I'm working on several projects in parallel. In addition to my "audio ARM-duino" (I need to give it a real name), I'm also working on a software-defined radio receiver. The primary goal is to keep the cost, size, and power consumption low and the spectrum coverage and bandwidth high. So I've been shopping around for highly-integrated receiver chips. Michael Ossmann of Great Scott Gadgets pointed me toward the ADRF6850. It's got an integrated variable-gain amplifier (VGA), quadrature mixer, and a PLL/VCO for tuning across a 100MHz - 1GHz range. You put an RF signal in, and you get baseband out. Nice.

I designed a breakout board and had it made via Laen's PCB order. Last night, I soldered it up, and this morning I started working with it through the I2C interface, using my Bus Pirate. By the afternoon, I was receiving pager signals at 929.675MHz, and aviation voice signals in the 118-137MHz band.

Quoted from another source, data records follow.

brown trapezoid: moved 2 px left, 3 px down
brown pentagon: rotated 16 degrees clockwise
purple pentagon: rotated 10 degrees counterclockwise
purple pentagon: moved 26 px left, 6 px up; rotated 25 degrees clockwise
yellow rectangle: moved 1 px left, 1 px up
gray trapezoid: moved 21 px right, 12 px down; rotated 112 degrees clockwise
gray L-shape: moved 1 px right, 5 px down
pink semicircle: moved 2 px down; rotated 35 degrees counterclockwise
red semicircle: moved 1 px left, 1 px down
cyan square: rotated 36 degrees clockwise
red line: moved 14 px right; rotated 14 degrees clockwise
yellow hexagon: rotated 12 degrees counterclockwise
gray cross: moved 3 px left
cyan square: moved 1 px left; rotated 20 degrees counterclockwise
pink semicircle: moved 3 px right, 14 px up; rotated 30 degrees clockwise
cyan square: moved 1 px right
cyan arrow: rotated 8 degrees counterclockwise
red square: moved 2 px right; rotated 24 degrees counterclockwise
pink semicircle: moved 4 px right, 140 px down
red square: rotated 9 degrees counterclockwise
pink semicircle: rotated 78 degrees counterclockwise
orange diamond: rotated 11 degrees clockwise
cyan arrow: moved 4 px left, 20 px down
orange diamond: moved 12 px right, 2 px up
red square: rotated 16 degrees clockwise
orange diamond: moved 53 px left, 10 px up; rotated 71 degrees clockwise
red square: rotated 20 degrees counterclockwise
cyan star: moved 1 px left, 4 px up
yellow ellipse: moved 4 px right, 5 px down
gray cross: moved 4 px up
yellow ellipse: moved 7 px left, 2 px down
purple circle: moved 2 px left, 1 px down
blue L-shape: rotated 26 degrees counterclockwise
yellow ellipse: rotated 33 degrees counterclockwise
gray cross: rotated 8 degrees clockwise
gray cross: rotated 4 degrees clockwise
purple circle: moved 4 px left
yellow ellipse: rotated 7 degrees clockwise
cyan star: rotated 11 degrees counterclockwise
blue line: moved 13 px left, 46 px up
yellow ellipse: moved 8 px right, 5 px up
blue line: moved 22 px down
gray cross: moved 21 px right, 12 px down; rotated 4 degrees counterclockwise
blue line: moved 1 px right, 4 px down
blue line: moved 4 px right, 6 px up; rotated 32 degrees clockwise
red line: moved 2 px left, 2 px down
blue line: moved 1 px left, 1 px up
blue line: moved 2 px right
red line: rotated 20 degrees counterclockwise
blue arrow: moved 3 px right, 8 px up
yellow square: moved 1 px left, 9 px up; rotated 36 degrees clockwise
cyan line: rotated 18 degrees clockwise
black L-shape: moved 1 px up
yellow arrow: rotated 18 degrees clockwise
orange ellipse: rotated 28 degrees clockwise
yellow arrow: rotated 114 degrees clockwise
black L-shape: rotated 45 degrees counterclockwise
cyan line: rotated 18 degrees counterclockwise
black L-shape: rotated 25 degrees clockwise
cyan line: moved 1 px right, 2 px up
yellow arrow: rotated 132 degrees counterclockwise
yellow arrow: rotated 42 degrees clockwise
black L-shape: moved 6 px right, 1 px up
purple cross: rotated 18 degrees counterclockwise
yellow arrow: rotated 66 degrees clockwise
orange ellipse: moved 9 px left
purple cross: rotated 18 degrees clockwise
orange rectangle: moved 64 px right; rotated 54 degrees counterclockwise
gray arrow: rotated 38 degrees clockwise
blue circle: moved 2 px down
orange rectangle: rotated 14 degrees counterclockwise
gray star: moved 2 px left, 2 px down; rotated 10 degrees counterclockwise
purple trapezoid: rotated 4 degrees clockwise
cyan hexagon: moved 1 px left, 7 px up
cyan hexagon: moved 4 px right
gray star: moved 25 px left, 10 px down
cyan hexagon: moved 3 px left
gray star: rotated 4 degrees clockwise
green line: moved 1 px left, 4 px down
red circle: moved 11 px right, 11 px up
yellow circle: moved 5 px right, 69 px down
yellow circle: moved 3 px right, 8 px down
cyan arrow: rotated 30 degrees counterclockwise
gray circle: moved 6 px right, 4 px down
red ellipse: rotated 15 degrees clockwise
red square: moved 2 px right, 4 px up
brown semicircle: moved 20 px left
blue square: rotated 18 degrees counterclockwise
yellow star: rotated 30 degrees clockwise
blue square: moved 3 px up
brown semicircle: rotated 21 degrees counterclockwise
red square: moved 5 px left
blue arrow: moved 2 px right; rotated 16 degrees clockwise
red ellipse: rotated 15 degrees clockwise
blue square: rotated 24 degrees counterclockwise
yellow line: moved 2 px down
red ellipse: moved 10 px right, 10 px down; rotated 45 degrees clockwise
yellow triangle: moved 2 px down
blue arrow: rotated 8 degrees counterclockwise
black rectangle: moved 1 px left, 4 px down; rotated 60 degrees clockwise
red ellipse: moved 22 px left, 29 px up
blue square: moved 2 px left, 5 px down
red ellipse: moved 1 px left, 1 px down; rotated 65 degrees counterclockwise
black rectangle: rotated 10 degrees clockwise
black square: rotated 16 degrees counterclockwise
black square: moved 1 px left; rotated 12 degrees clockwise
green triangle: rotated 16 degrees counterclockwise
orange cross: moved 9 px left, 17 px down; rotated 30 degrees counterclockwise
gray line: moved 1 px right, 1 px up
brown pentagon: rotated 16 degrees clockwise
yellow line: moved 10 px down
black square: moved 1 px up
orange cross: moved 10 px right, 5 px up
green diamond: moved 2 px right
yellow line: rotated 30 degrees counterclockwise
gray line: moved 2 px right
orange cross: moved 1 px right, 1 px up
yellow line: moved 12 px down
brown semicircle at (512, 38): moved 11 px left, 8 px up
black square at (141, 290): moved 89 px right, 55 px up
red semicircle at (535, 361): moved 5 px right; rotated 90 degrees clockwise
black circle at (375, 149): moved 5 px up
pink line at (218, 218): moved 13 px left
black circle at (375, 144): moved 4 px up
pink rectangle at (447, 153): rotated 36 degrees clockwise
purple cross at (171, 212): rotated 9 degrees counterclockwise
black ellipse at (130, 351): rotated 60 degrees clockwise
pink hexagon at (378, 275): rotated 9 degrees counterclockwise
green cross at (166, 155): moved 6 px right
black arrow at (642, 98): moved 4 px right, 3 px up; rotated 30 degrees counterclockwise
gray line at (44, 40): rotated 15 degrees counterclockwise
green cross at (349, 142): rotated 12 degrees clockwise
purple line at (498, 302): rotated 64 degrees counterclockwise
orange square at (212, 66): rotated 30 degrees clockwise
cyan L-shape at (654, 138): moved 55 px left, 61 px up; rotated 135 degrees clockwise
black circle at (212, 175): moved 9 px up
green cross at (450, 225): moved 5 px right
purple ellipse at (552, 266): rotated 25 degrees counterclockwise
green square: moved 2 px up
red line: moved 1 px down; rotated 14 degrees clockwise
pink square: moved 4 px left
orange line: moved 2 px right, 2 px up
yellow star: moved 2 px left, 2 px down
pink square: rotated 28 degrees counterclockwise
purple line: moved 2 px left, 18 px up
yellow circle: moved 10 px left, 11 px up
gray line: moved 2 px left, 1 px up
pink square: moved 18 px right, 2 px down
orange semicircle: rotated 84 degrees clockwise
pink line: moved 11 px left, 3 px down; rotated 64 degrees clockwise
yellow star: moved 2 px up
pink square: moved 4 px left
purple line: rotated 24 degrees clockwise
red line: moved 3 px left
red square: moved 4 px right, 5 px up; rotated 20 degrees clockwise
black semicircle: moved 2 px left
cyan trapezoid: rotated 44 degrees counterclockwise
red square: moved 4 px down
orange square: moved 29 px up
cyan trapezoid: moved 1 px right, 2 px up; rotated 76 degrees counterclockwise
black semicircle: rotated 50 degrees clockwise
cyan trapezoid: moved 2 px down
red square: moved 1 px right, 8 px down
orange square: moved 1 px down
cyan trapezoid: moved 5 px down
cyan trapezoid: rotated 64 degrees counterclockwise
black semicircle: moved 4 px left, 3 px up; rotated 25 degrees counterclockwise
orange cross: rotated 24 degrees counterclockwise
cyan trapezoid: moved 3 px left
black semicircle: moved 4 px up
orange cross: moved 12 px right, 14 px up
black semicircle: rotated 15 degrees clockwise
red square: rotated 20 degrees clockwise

Software-Defined Radio front-end
Software-Defined Radio front-end

Here's a POCSAG pager data burst. You can see the preamble as a square-ish zig-zag at the left side (start) of the burst:

POCSAG pager data burst
POCSAG pager data burst

For the aviation audio signals, all I had to do was amplitude demodulate the quadrature data (which I captured with my computer's stereo audio input). Treat the quadrature sample pairs as complex numbers (which they are…), compute the magnitude of the complex vector, bandpass-filter the result, and you have the original audio!